» **Source document**:
▼

On 2 July, 1932, Kaganovich informed his chief that he had cleared up the situation with the Korean subversives and that Stalin had been proven right: “regretfully, it was the OGPU (the old holdovers). In case Hirota (he has instructions) has any questions we have instructed Karakhan how to handle the questions.” (Ibid., p.212) (Hirota Koki served as ambassador to the USSR 1928-32; Lev Karakhan was deputy people’s commissar in foreign affairs).

At the same time Kaganovich informed Stalin that “days ago some kind of representative of the Chinese People’s Army appeared at our boundary post with a letter for Bliukher (Vasili Bliukher was commander of Special Red Flag Far East Forces –Ed.) regarding weapons, etc. We gave instructions to immediately send him back and forbid access to our boundary post for similar representatives, no matter if they are undercover provocateurs or are innocently performing the role of provocaterus.” (Ibid.)

▲

» **Extracted information**:
▼

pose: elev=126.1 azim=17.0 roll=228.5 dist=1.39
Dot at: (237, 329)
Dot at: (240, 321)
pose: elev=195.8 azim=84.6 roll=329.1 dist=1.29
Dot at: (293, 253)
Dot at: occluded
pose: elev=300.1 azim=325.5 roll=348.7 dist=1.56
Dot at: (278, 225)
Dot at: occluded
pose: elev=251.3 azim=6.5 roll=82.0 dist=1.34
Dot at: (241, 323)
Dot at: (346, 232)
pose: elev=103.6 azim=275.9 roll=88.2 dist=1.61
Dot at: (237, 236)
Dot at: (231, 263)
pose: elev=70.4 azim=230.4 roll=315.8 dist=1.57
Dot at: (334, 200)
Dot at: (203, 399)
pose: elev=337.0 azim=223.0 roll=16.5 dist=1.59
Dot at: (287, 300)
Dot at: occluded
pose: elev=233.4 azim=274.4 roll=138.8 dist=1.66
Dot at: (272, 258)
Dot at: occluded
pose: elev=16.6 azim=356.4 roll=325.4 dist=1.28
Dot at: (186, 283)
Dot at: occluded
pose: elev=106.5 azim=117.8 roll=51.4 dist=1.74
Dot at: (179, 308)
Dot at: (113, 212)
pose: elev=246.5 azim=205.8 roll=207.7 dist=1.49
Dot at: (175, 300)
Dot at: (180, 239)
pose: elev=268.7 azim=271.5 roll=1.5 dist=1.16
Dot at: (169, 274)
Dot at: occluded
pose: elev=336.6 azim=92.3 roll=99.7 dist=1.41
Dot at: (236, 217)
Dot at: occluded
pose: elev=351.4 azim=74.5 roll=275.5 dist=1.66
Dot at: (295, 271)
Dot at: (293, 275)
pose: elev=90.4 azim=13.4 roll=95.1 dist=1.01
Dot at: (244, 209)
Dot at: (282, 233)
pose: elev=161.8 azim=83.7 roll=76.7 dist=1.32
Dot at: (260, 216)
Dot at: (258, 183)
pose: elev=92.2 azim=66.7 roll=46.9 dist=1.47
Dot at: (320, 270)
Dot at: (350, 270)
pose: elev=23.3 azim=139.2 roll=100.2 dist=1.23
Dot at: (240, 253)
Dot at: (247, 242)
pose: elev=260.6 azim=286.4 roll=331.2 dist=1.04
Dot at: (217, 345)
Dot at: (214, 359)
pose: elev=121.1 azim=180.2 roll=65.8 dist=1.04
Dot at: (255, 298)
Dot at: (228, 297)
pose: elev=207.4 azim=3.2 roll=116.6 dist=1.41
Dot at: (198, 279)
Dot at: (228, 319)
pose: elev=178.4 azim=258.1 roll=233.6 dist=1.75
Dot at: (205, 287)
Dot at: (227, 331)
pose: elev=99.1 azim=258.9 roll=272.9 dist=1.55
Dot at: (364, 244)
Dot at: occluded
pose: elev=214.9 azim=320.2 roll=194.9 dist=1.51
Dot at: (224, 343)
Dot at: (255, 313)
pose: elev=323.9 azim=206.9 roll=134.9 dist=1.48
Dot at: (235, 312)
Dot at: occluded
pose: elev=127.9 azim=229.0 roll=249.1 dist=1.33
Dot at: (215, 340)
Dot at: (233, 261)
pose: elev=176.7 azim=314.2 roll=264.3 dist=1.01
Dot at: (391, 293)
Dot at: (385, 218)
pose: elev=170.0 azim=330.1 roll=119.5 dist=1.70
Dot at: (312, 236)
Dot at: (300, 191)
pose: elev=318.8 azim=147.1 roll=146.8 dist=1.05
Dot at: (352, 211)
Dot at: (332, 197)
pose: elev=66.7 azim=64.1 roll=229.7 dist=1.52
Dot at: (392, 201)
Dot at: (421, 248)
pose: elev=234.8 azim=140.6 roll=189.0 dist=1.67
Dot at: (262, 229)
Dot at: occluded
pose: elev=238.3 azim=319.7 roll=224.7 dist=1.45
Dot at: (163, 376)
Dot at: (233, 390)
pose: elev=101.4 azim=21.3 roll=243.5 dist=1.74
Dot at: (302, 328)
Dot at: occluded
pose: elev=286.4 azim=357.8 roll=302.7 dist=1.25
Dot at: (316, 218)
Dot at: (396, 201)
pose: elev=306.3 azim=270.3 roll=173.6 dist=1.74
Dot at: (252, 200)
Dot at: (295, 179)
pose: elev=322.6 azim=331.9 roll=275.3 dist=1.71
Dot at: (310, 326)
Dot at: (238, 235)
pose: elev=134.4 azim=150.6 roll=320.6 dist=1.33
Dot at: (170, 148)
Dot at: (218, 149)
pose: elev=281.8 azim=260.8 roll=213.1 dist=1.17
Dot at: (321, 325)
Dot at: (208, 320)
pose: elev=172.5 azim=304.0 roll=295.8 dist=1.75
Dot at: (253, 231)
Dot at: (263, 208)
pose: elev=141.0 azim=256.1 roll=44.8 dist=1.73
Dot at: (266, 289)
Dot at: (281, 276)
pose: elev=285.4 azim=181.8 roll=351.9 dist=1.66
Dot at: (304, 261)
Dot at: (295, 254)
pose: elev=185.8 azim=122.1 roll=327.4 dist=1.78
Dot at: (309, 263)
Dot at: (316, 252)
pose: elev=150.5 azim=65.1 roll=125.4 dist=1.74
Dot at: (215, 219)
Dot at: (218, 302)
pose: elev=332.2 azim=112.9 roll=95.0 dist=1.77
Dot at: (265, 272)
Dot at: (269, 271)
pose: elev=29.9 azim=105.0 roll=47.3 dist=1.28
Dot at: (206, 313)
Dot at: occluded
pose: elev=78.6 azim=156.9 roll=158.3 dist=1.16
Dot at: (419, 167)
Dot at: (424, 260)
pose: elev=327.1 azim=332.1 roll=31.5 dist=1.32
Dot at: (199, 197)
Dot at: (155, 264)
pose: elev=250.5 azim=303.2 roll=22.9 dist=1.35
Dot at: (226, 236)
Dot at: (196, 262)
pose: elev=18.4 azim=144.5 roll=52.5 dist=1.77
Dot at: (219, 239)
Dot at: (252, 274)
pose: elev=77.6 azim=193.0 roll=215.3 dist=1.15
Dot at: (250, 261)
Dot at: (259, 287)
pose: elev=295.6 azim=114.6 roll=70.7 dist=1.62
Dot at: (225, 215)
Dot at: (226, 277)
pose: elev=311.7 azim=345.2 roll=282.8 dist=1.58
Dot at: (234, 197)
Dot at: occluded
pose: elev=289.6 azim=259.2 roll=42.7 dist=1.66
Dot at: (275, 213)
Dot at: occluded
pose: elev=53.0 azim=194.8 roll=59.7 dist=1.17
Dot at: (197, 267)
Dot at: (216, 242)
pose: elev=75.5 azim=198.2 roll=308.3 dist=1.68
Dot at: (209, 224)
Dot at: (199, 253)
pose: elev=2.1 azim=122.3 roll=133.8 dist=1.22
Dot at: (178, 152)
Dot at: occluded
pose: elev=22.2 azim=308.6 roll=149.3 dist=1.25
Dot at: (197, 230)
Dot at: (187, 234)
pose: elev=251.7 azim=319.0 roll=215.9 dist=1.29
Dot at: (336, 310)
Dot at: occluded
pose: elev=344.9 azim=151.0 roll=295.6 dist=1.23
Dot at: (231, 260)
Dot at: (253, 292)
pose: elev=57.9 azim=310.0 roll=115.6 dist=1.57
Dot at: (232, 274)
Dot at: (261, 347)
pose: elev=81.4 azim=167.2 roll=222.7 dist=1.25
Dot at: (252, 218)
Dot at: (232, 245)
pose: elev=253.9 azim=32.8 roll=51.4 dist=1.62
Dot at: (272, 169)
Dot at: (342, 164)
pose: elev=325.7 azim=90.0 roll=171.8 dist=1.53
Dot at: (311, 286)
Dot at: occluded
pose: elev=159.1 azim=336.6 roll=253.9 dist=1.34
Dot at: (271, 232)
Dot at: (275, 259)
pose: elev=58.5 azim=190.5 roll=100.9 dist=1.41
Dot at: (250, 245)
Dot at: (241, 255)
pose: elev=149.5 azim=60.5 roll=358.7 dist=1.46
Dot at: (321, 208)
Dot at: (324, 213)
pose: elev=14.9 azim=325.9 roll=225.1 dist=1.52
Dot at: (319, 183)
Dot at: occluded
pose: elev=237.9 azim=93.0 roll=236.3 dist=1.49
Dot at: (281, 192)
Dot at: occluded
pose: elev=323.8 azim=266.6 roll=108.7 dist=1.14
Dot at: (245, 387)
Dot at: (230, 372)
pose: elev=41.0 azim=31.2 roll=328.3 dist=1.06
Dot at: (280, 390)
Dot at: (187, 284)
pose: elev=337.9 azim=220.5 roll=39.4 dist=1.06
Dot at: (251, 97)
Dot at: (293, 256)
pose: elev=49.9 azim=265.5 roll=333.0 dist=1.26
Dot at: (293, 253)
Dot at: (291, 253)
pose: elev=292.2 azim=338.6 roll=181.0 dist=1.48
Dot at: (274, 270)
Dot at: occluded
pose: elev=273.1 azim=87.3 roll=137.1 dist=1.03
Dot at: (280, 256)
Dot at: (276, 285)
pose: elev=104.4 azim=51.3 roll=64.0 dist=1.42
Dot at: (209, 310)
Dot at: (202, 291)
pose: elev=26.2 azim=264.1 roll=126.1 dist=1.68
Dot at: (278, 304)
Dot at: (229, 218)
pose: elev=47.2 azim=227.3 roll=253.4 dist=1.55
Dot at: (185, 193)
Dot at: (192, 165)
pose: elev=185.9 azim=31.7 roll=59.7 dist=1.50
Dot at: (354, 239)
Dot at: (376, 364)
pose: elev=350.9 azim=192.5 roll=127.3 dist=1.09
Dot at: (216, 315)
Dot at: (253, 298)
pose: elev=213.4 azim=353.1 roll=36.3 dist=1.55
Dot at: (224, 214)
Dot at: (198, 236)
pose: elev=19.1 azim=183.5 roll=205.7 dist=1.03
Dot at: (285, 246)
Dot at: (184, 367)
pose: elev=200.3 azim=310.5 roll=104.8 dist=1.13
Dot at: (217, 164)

▲

» **Goal of the exercise**:
List every person named in the excerpt above on Kaganovich's 1932 reports to Stalin, giving each name in its fullest form from the text.

» **Expected answer**:
Kaganovich
Stalin
Hirota Koki
Lev Karakhan
Vasili Bliukher